** start of DATASET EXTRACT **

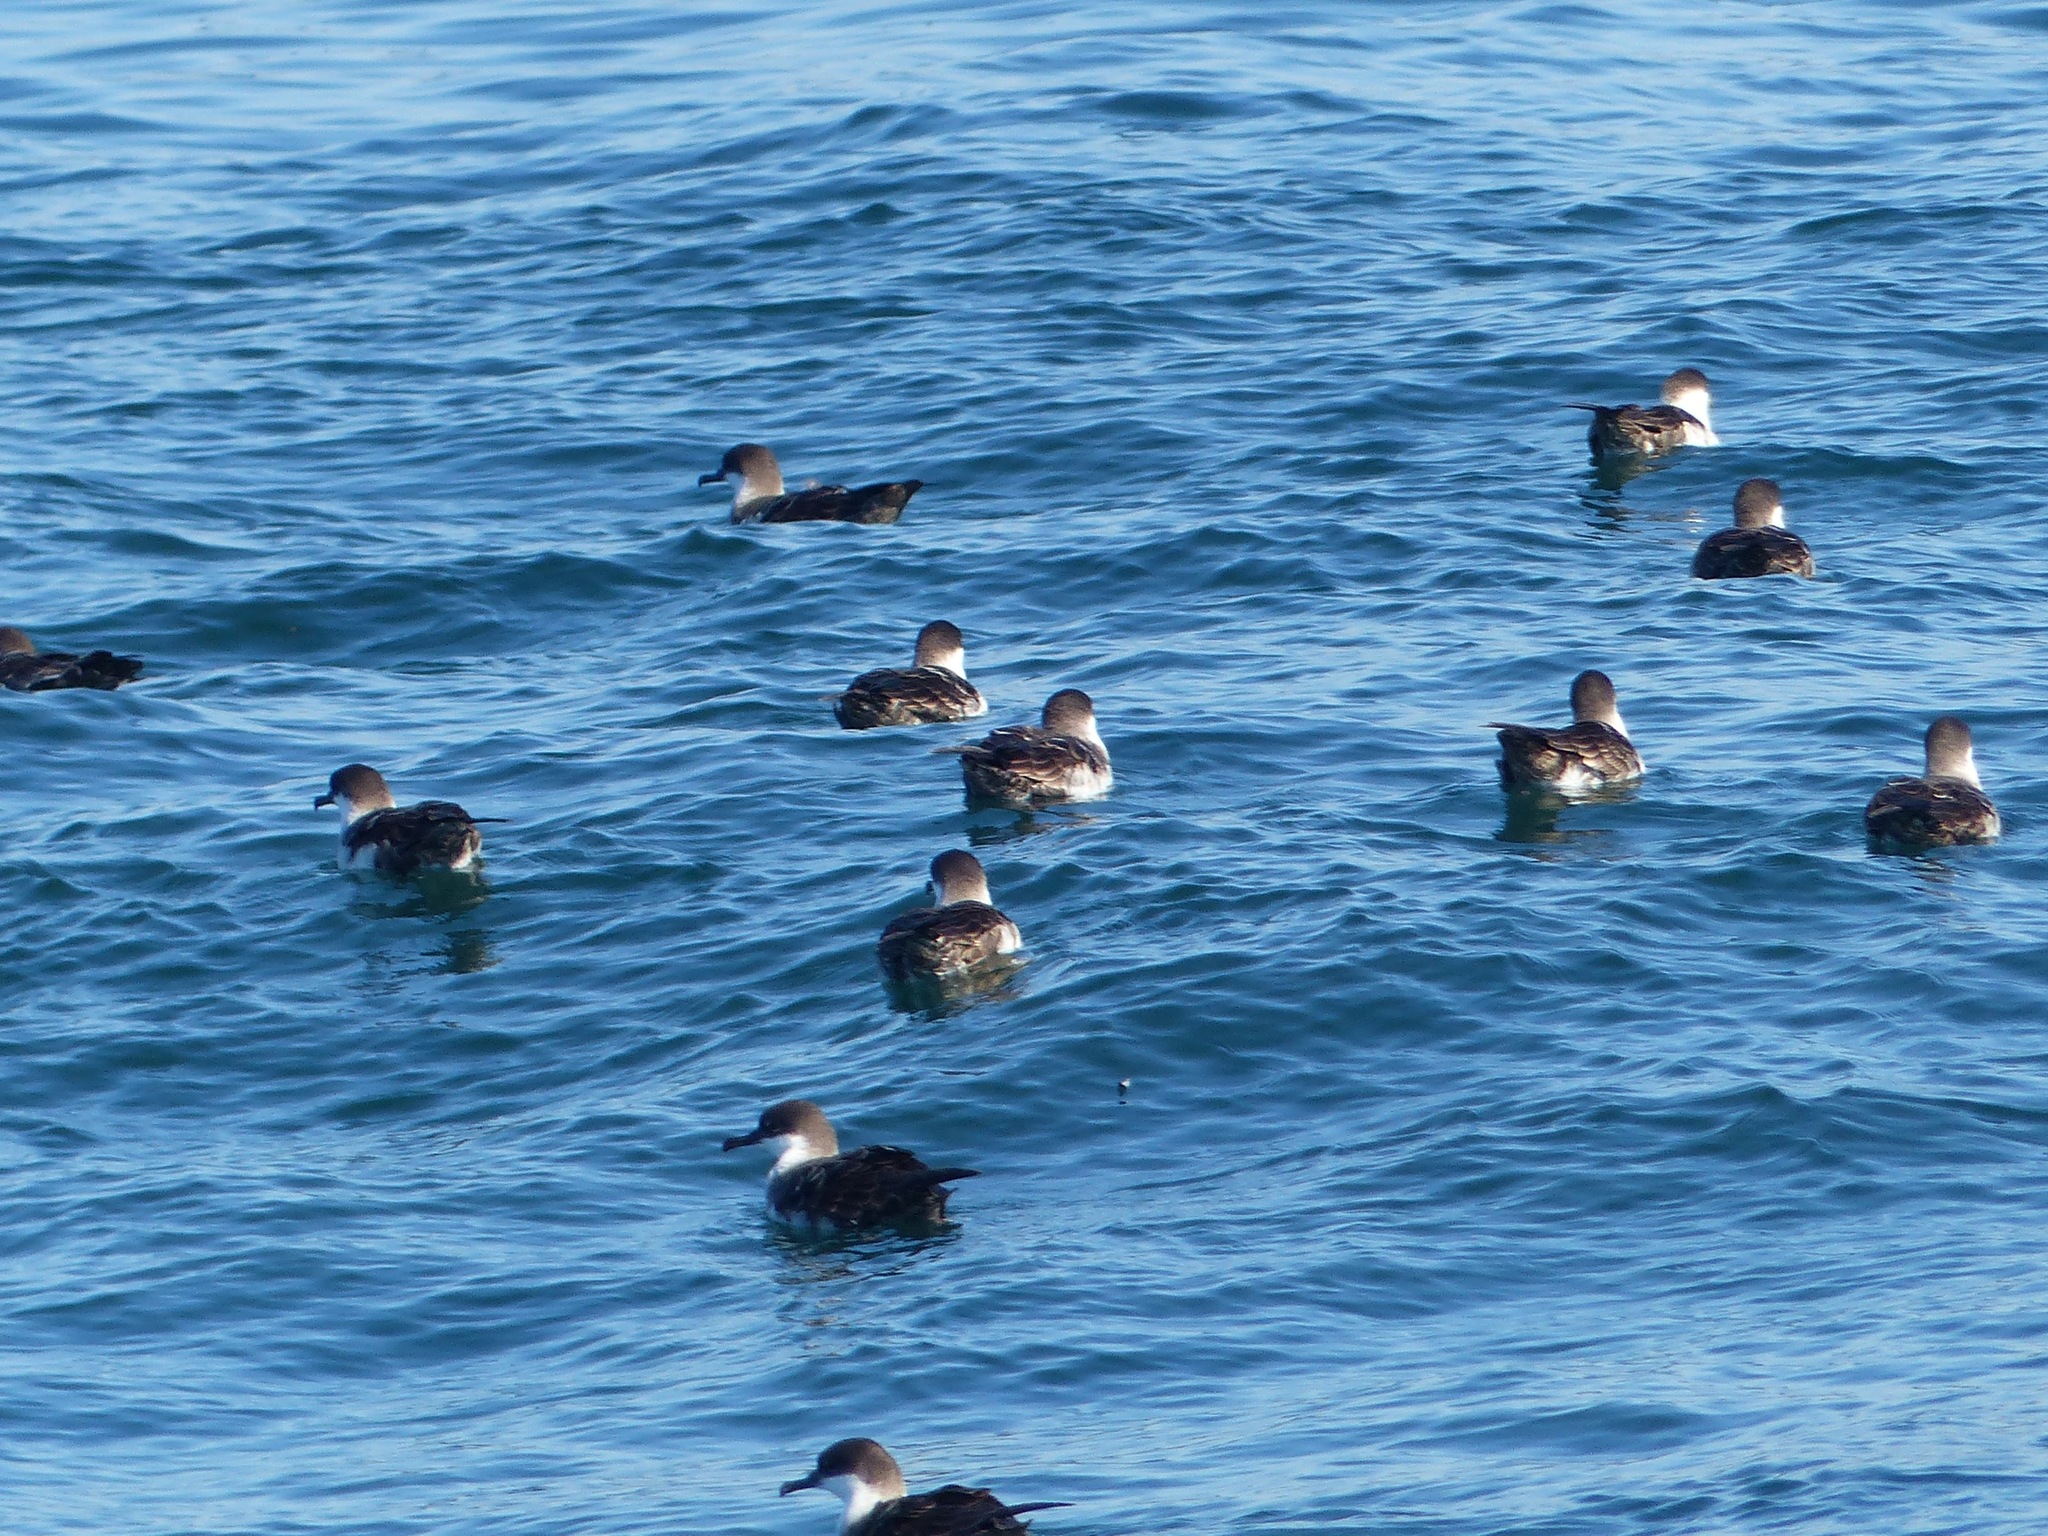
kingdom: Animalia
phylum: Chordata
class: Aves
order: Procellariiformes
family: Procellariidae
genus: Puffinus
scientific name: Puffinus gravis
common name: Great shearwater
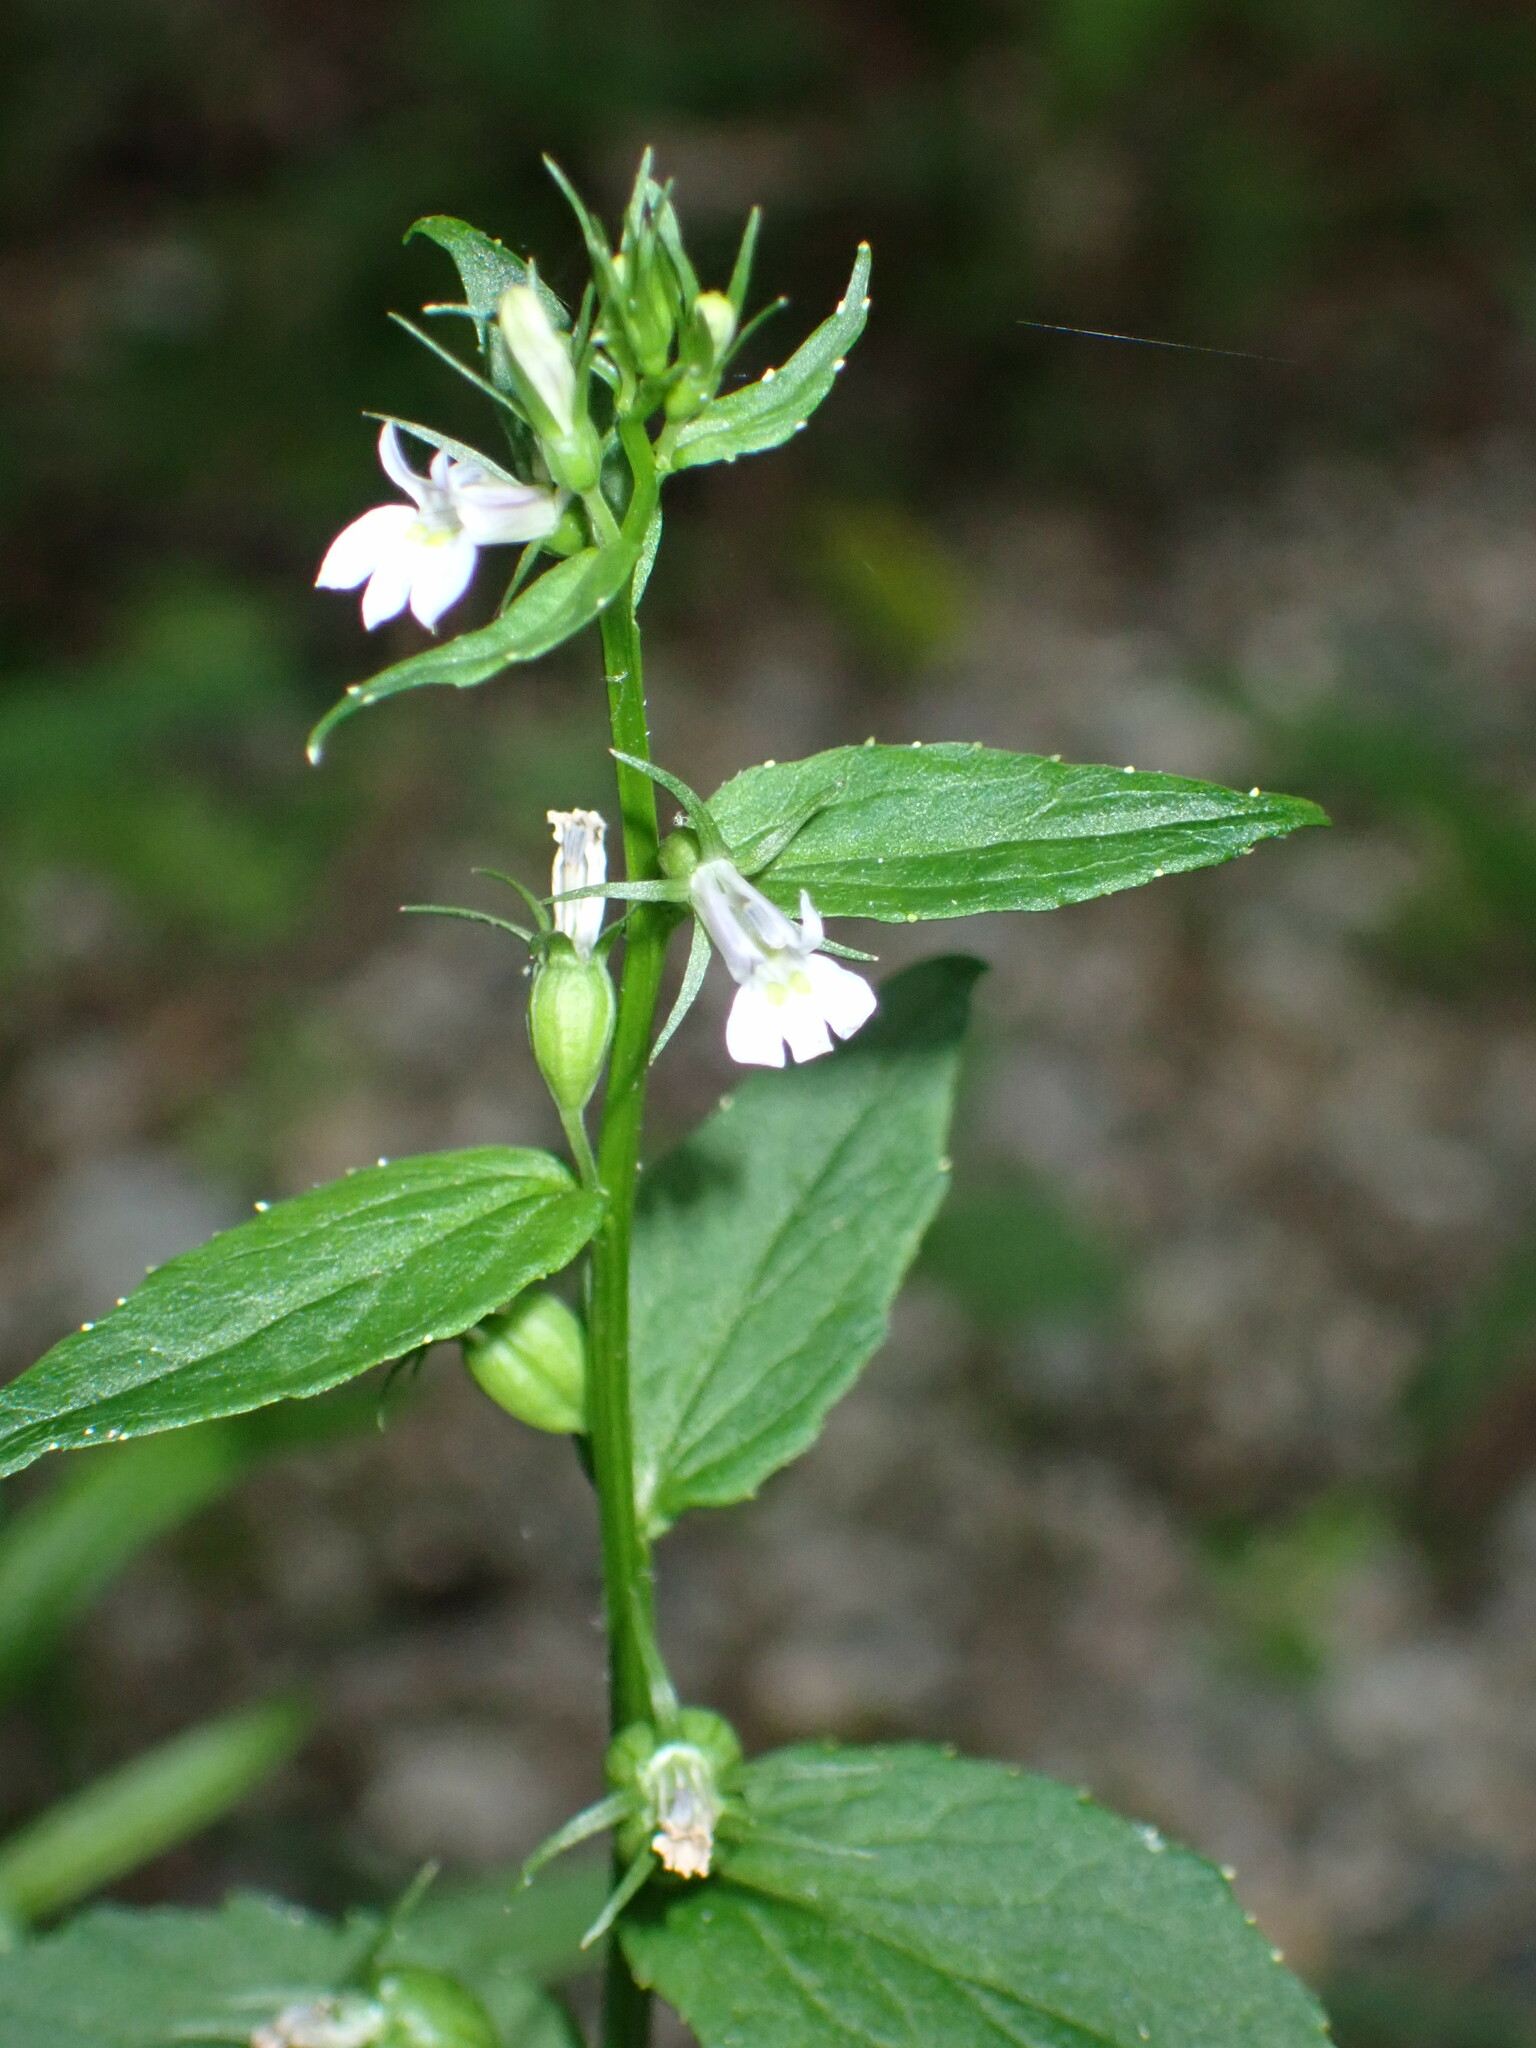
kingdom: Plantae
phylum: Tracheophyta
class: Magnoliopsida
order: Asterales
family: Campanulaceae
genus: Lobelia
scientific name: Lobelia inflata
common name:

** end of DATASET EXTRACT **

Reproduce every line above word for word, leaving out the pictures.

kingdom: Animalia
phylum: Chordata
class: Aves
order: Procellariiformes
family: Procellariidae
genus: Puffinus
scientific name: Puffinus gravis
common name: Great shearwater
kingdom: Plantae
phylum: Tracheophyta
class: Magnoliopsida
order: Asterales
family: Campanulaceae
genus: Lobelia
scientific name: Lobelia inflata
common name:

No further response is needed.